## TASK DIRECTIONS
Rewrite the records below, replacing every occurrence of "every image" with "each frame" and leaving everything else unchanged. Leave the pictures out of your answer.

** Opening RAW DATA block **

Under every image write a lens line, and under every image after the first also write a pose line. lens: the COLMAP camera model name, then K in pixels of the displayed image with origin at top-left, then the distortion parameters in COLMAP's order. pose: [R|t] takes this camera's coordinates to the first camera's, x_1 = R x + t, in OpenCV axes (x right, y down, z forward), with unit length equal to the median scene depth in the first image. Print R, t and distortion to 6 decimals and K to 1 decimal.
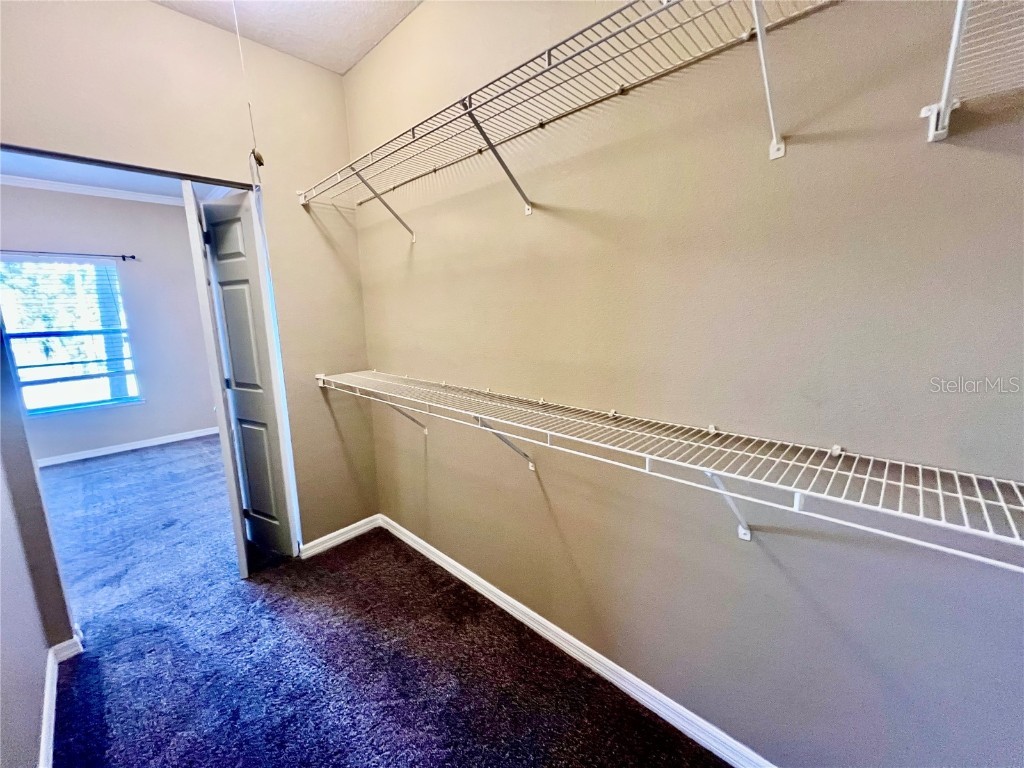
lens RADIAL K [[409.2, 0, 500.9], [0, 409.2, 385.6], [0, 0, 1]] dist [0.001186, -0.000058]
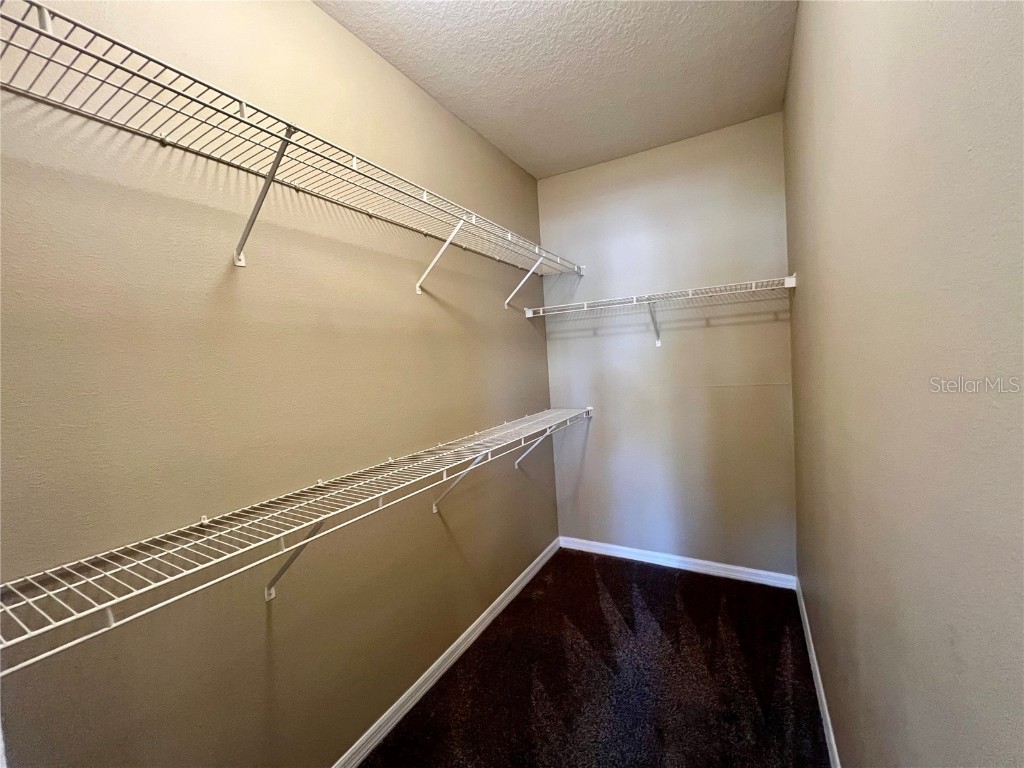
lens RADIAL K [[405.4, 0, 508.3], [0, 405.4, 382.4], [0, 0, 1]] dist [-0.000170, 0.000039]
pose [[-0.249249, -0.004477, 0.968429, -1.020123], [0.246796, 0.966680, 0.067988, -0.158207], [-0.936465, 0.255950, -0.239838, 0.967285]]
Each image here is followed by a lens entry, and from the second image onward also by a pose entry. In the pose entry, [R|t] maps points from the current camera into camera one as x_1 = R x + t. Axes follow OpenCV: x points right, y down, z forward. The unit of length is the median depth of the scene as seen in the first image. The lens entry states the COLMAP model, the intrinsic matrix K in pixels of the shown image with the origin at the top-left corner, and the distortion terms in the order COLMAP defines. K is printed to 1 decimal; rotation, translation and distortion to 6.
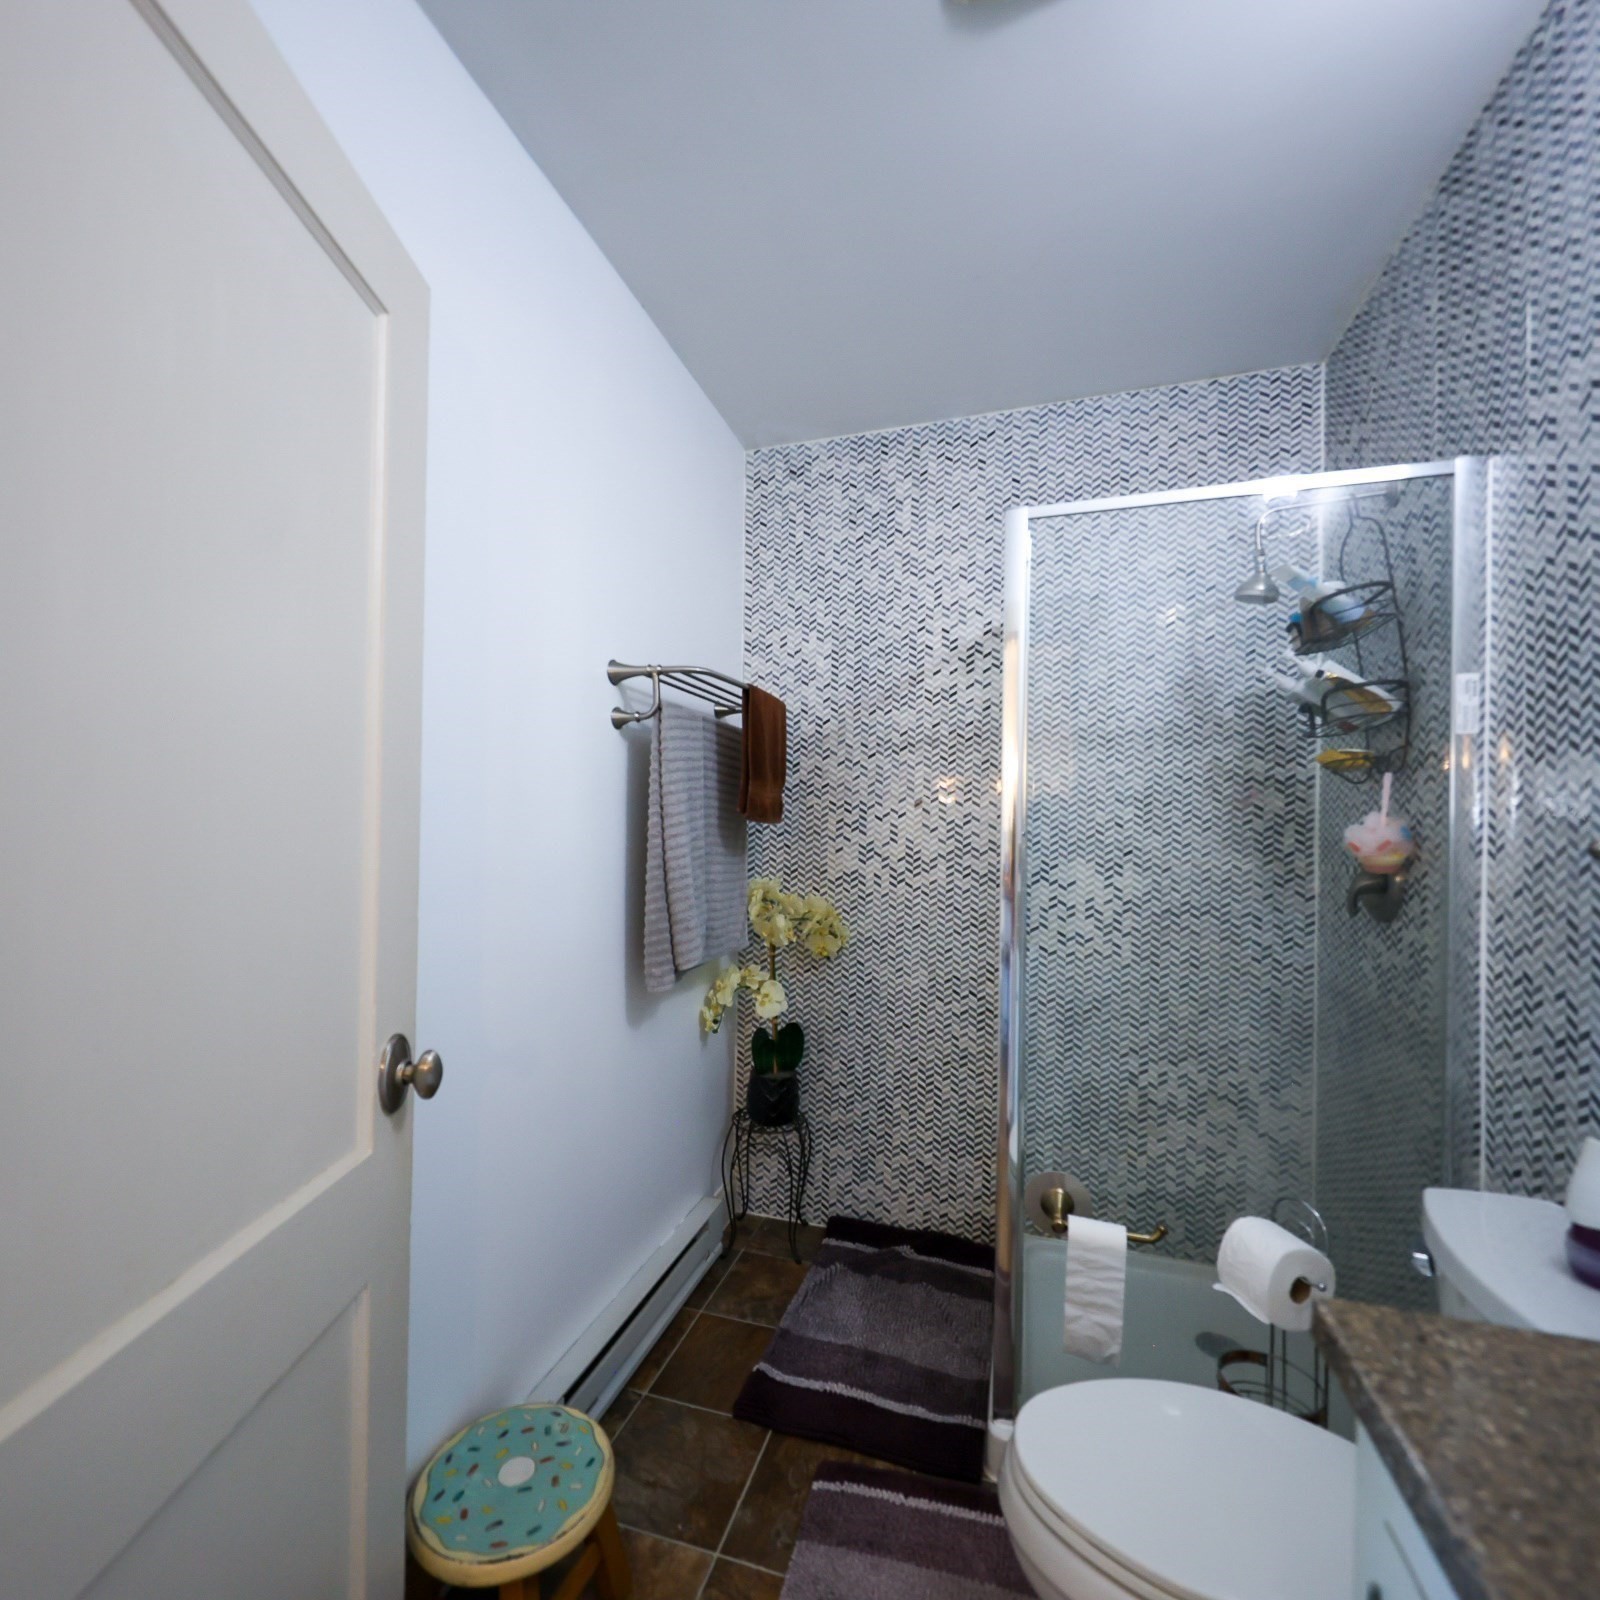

** Closing RAW DATA block **

## COMPLETED EXERCISE
Under each frame write a lens line, and under each frame after the first also write a pose line. lens: the COLMAP camera model name, then K in pixels of the displayed image with origin at top-left, then the distortion parameters in COLMAP's order. pose: [R|t] takes this camera's coordinates to the first camera's, x_1 = R x + t, in OpenCV axes (x right, y down, z forward), with unit length equal to the median scene depth in the first image. Print R, t and distortion to 6 decimals and K to 1 decimal.
lens RADIAL K [[409.2, 0, 500.9], [0, 409.2, 385.6], [0, 0, 1]] dist [0.001186, -0.000058]
lens RADIAL K [[405.4, 0, 508.3], [0, 405.4, 382.4], [0, 0, 1]] dist [-0.000170, 0.000039]
pose [[-0.249249, -0.004477, 0.968429, -1.020123], [0.246796, 0.966680, 0.067988, -0.158207], [-0.936465, 0.255950, -0.239838, 0.967285]]
Each image here is followed by a lens entry, and from the second image onward also by a pose entry. In the pose entry, [R|t] maps points from the current camera into camera one as x_1 = R x + t. Axes follow OpenCV: x points right, y down, z forward. The unit of length is the median depth of the scene as seen in the first image. The lens entry states the COLMAP model, the intrinsic matrix K in pixels of the shown image with the origin at the top-left corner, and the distortion terms in the order COLMAP defines. K is printed to 1 decimal; rotation, translation and distortion to 6.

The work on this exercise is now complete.